WHAT YOU NEED TO DO:
Copy out the data below as written; omit any images.

DATASET EXCERPTS:
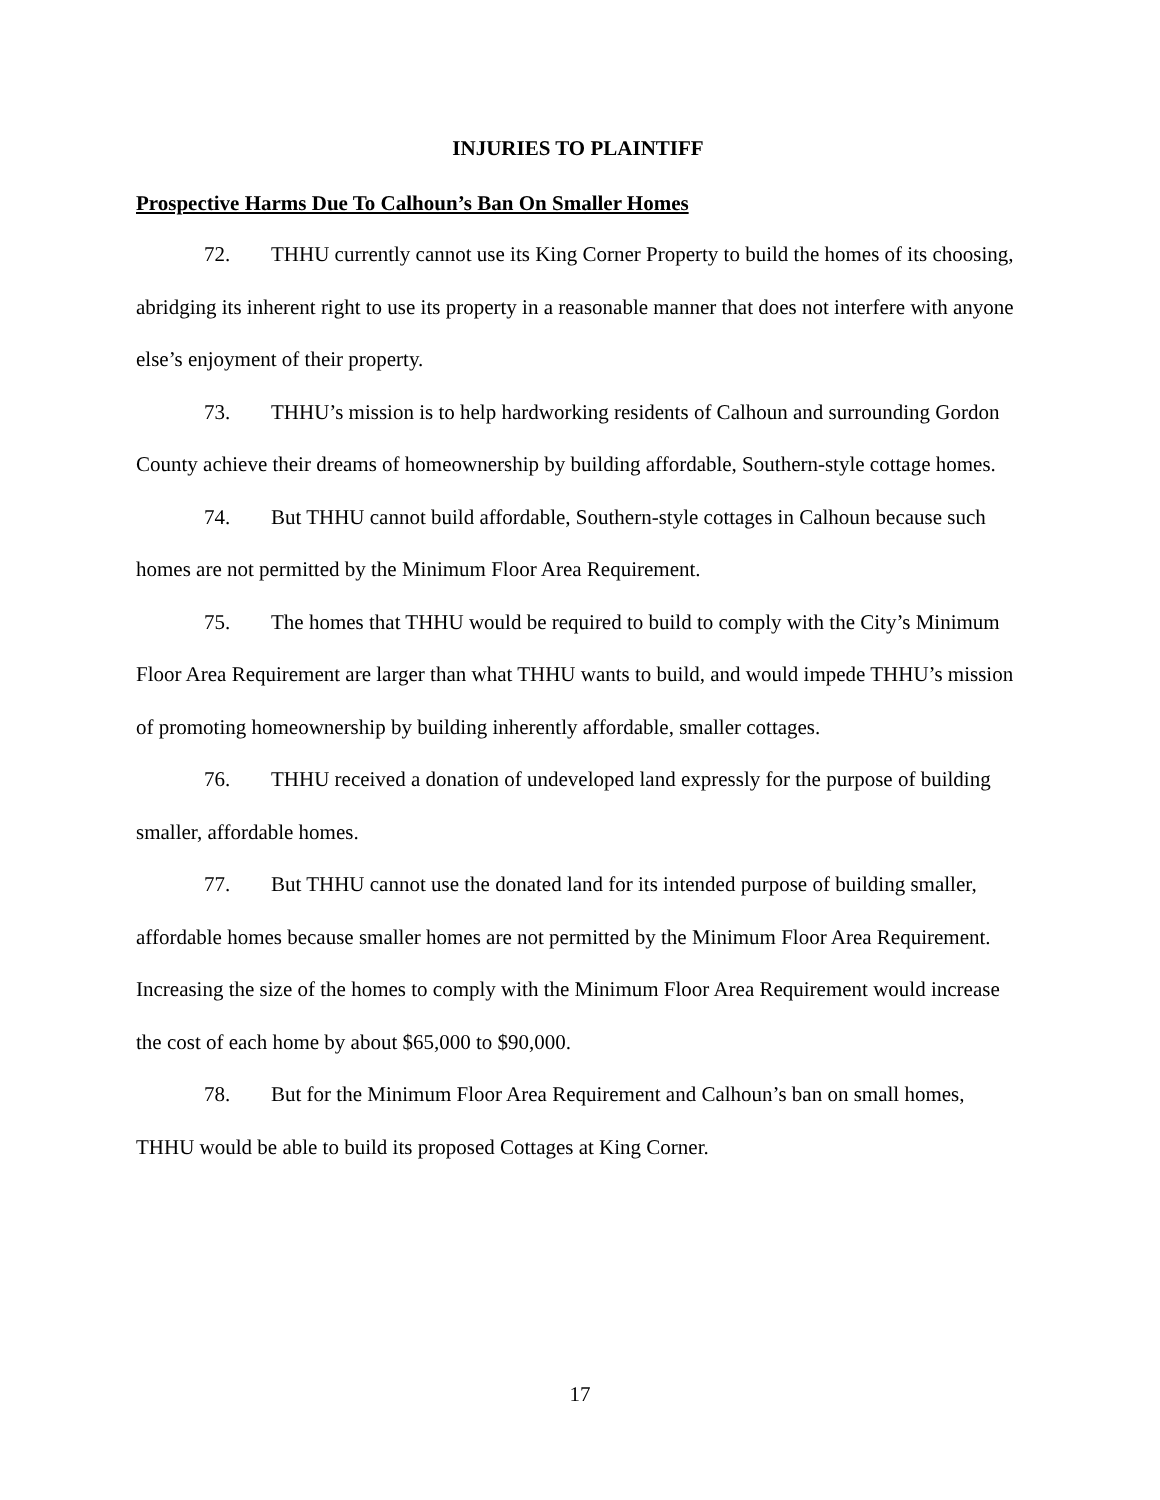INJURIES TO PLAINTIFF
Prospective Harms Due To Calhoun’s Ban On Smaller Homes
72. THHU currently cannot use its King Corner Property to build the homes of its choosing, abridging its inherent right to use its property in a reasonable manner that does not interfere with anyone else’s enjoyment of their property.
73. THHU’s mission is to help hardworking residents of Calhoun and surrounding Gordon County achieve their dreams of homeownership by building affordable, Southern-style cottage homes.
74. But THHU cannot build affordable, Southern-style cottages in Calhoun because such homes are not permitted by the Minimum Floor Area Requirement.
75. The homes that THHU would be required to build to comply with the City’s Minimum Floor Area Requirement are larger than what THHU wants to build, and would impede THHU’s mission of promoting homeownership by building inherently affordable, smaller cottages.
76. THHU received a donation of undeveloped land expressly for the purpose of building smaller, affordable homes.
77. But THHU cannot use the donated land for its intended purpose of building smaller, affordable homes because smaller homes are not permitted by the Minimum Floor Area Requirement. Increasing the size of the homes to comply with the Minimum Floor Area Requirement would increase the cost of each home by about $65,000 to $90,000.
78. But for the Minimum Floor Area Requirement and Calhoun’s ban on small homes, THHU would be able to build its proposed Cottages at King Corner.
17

ANSWER SPACE:
INJURIES TO PLAINTIFF
Prospective Harms Due To Calhoun’s Ban On Smaller Homes
72. THHU currently cannot use its King Corner Property to build the homes of its choosing, abridging its inherent right to use its property in a reasonable manner that does not interfere with anyone else’s enjoyment of their property.
73. THHU’s mission is to help hardworking residents of Calhoun and surrounding Gordon County achieve their dreams of homeownership by building affordable, Southern-style cottage homes.
74. But THHU cannot build affordable, Southern-style cottages in Calhoun because such homes are not permitted by the Minimum Floor Area Requirement.
75. The homes that THHU would be required to build to comply with the City’s Minimum Floor Area Requirement are larger than what THHU wants to build, and would impede THHU’s mission of promoting homeownership by building inherently affordable, smaller cottages.
76. THHU received a donation of undeveloped land expressly for the purpose of building smaller, affordable homes.
77. But THHU cannot use the donated land for its intended purpose of building smaller, affordable homes because smaller homes are not permitted by the Minimum Floor Area Requirement. Increasing the size of the homes to comply with the Minimum Floor Area Requirement would increase the cost of each home by about $65,000 to $90,000.
78. But for the Minimum Floor Area Requirement and Calhoun’s ban on small homes, THHU would be able to build its proposed Cottages at King Corner.
17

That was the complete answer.